The key, Ibanez said, is not only working hard, but also smart and efficiently, and staying motivated.

“The most important thing is the intensity with which you do things,” Ibanez said. “Nobody knows but you whether you gave everything you have on every set, every rep. You give your all in everything you do. . . . It’s like compound interest. Over time, it has to pay dividends.”

Ibanez built an elaborate gym — complete with hyperbaric chamber — in his Seattle-area home, and in addition to a rigorous winter workout regimen, he underwent surgery to correct an astigmatism in his right eye. A left-handed hitter, he now has 20-15 vision out of that eye.

“If I didn’t think I could still perform at a high level and exceed the level I was at last year, I wouldn’t play,” said Ibanez, who has hit the ball hard but is batting just .208 with one homer and four RBIs in exhibition games this spring.

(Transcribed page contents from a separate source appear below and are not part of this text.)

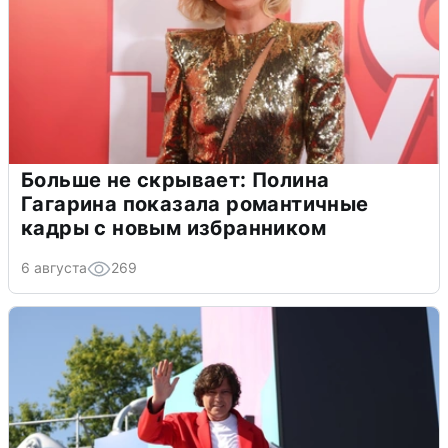
Больше не скрывает: Полина
Гагарина показала романтичные
кадры с новым избранником
6 августа
269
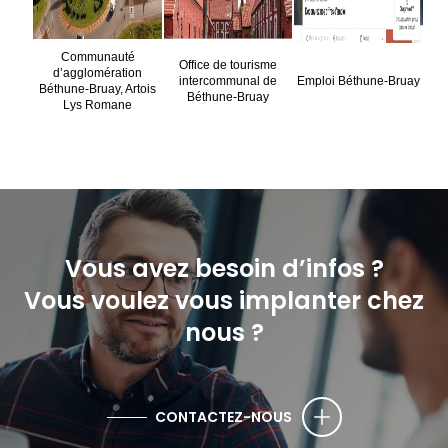
Communauté
Office de tourisme
d’agglomération
intercommunal de
Emploi Béthune-Bruay
Béthune-Bruay, Artois
Béthune-Bruay
Lys Romane
Vous avez besoin d’infos ?
Vous voulez vous implanter chez
nous ?
CONTACTEZ-NOUS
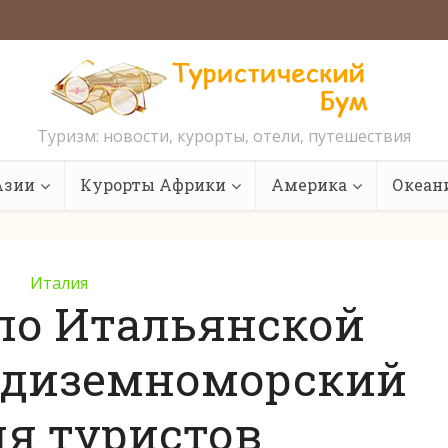
Туризм: новости, курорты, отели, путешествия
Азии
Курорты Африки
Америка
Океан
Италия
по Итальянской
редиземноморский
ля туристов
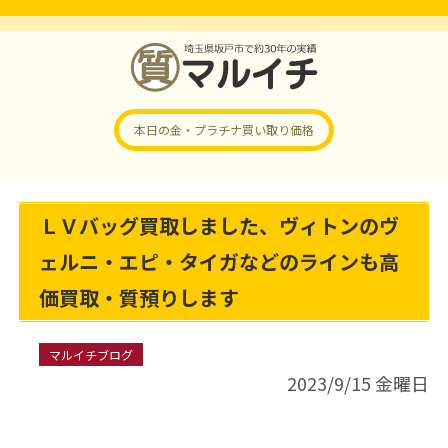
本日の金・プラチナ
買い取り価格
ＬＶバッグ買取しました、ヴィトンのヴ
ェルニ・エピ・タイガなどのラインも高
価買取・質預りします
マルイチブログ
2023/9/15 金曜日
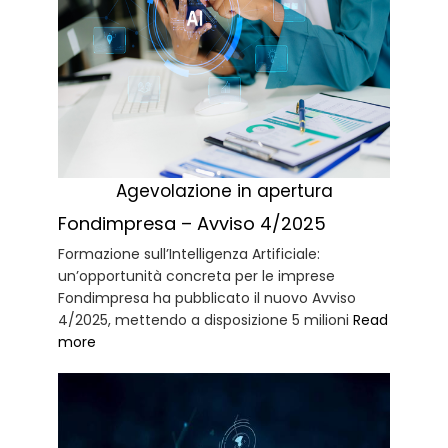
Agevolazione in apertura
Fondimpresa – Avviso 4/2025
Formazione sull’Intelligenza Artificiale:
un’opportunità concreta per le imprese
Fondimpresa ha pubblicato il nuovo Avviso
4/2025, mettendo a disposizione 5 milioni
Read
more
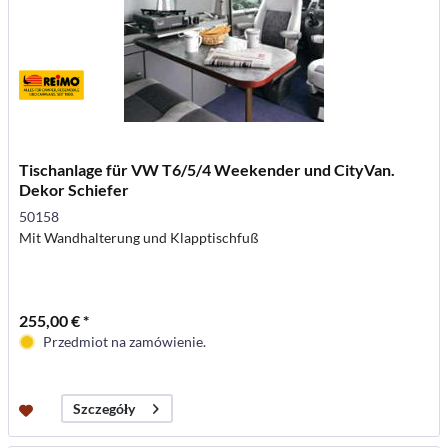
Tischanlage für VW T6/5/4 Weekender und CityVan.
Dekor Schiefer
50158
Mit Wandhalterung und Klapptischfuß
255,00 € *
Przedmiot na zamówienie.
Szczegóły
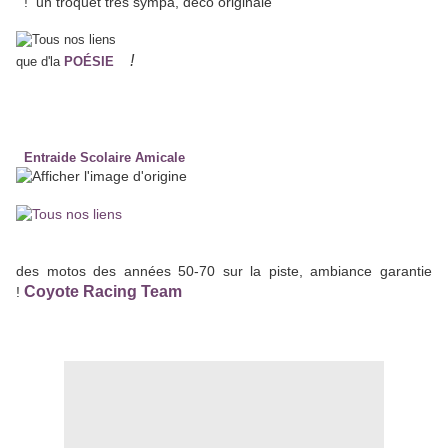
! un troquet très sympa, déco originale
!
que d'la
POÉSIE
Entraide Scolaire Amicale
des motos des années 50-70 sur la piste, ambiance garantie
Coyote Racing Team
!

The Angels need Ibanez to fill some of the power void left by Mark Trumbo, who had a team-leading 34 homers and 100 RBIs last season but was traded to Arizona. That doesn’t mean Ibanez feels any kind of pressure to produce a 30-homer, 100-RBI season.

“I’ve said this for years — pressure is a single mom working two jobs and trying to feed her family,” Ibanez said. “This is baseball. I thrive in adverse situations, so I don’t think there’s any pressure whatsoever.

“I’m going to do everything in my power to help this team achieve the ultimate goal, winning the World Series.”